** Entries shown follows **
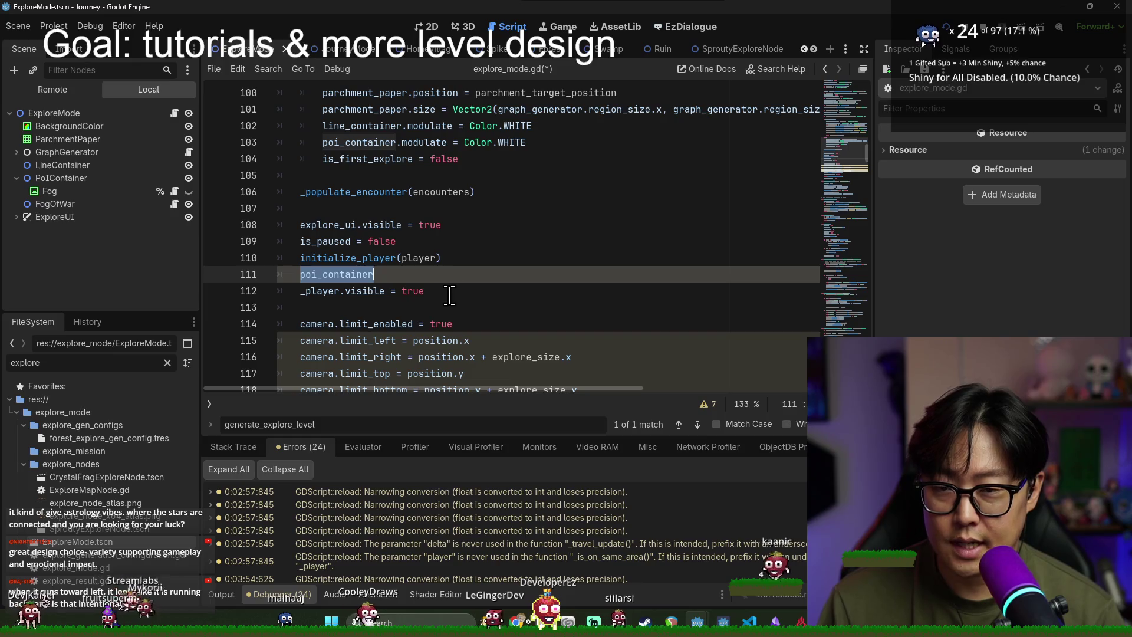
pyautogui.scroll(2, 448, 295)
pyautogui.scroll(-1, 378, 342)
** End of Entries shown **
** Entries shown follows **
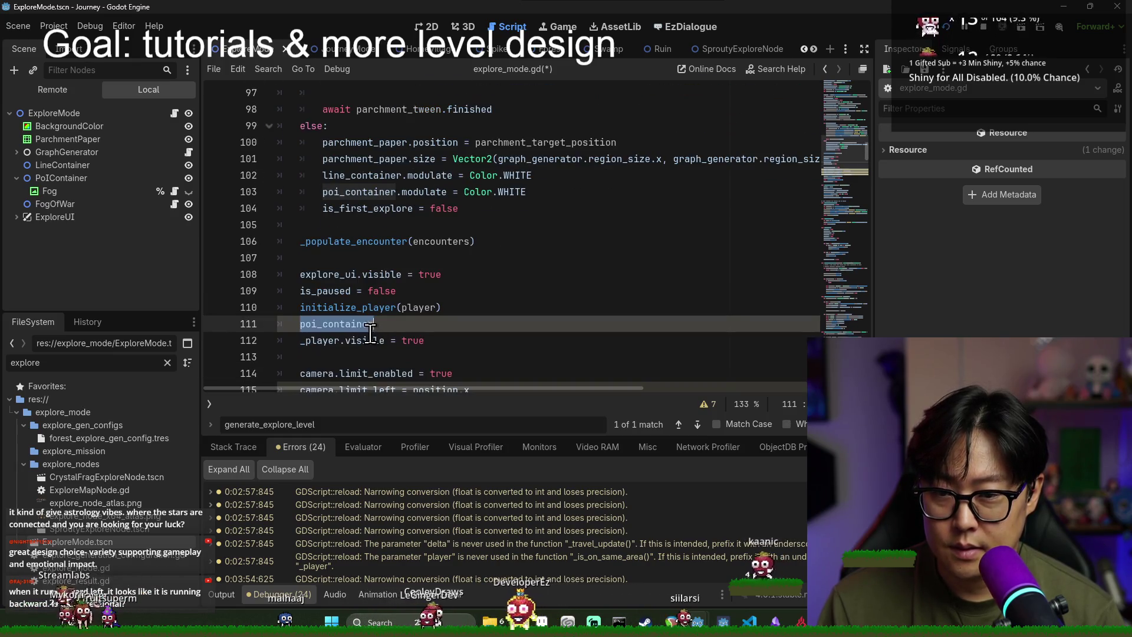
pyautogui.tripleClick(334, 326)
** End of Entries shown **
Could you repeat exactly the lines above from the line with "pyautogui.scroll(2, 448, 295)" up to and including the line with "pyautogui.scroll(-1, 378, 342)", and only those?

§ **Output below**
pyautogui.scroll(2, 448, 295)
pyautogui.scroll(-1, 378, 342)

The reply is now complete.